Some of the disquiet caused by Trump 2.0 showed up forcefully in the troupe’s post-show talk-back sessions, called The Buzz, Pereth says: “People came in there hopeless, not knowing what to do. One person said, ‘I feel lost.’” Indeed, felt it strongly enough to admit it in an open forum. Another audience member sent a letter accusing the company of indoctrinating viewers. “We were very careful in our response,” Pereth says. “We tried to say, ‘Hey, thanks for sharing your opinion. This is a space where you can do that.’”
Pereth is quick to point out that A Public Fit’s shows attract audiences from across the political spectrum — at least one generous donor is a conservative — and this, she proposes, is where we begin answering the question about what to do in this chaotic time. “What you’re doing, coming to a play, sitting in a theater with people who don’t think like you, talking — that’s the solution, on a local level.”

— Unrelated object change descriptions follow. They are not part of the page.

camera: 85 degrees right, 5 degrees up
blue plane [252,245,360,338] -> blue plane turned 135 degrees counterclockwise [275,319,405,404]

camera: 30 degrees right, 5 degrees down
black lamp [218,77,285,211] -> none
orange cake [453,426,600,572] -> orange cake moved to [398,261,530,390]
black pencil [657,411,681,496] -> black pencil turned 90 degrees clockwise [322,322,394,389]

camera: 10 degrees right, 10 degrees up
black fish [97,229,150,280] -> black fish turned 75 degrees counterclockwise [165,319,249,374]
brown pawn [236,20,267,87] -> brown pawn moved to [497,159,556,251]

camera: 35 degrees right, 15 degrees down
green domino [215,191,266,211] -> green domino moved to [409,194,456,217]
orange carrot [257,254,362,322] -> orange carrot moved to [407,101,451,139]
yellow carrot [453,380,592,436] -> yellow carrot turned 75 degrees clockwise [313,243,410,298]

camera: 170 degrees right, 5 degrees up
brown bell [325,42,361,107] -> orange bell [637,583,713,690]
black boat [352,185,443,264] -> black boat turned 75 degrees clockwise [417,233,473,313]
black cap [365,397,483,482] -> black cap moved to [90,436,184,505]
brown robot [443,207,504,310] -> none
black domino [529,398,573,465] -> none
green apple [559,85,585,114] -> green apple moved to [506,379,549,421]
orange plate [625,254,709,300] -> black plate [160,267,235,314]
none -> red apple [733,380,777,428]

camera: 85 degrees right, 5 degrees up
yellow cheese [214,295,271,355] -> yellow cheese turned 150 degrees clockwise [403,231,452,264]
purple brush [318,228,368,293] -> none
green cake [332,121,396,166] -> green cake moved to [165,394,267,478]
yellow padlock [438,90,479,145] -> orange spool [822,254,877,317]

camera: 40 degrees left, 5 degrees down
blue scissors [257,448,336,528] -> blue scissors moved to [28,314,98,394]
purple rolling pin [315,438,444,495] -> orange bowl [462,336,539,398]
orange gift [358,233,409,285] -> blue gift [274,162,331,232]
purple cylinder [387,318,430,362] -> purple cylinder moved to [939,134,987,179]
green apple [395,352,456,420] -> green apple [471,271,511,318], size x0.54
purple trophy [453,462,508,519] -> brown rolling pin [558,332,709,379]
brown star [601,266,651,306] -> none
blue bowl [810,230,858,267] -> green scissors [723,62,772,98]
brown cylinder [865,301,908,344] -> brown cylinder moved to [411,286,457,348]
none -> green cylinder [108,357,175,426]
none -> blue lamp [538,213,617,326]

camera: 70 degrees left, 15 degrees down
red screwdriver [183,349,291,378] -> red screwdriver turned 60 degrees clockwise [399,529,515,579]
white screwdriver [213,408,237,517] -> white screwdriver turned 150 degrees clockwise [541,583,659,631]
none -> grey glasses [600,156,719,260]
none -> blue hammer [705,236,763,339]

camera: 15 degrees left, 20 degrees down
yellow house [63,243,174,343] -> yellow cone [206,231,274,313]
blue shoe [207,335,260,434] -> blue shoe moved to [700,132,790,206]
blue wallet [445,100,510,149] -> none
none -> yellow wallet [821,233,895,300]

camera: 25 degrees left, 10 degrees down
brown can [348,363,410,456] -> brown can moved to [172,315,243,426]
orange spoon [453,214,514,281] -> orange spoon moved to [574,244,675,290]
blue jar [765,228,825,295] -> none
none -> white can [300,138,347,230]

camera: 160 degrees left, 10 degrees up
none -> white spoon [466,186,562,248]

As a nonprofit, Nevada Humanities can be somewhat nimble in adapting to these chaotic times. For instance, Barr says, they’re having success with nature walks based on its Sagebrush to Sandstone workbook, as participants stroll through the desert, read poetry, paint landscapes, engage in creative reflection. “People are really excited,” she says. “We need the tools of the humanities in order to make healthy decisions. This is a humanities moment.”
A similar head-on ethos is in play at the Barrick, where “our upcoming exhibitions are in response to the anxieties we have perceived (and felt ourselves),” Kerlin writes: the group show Actions for the Earth: Art, Care & Ecology, for one, as well as works by artist Amy Elkins titled Mourning Songs of Salt and Silt. (Both open February 20.) It’s not a coincidence that these exhibits deal with grief, solace, care, even in an atmosphere where universities are under federal scrutiny for just these sorts of, in the words of so many federal grant cancellations, “unaligned priorities.”
“We have continued to do what we do here despite what is happening,” Kerlin writes. “Business as usual, but with a lot more anxiety.”
Full disclosure: The author participated in last year’s Reno Literary Crawl and helped assemble the Sagebrush to Sandstone workbook for Nevada Humanities.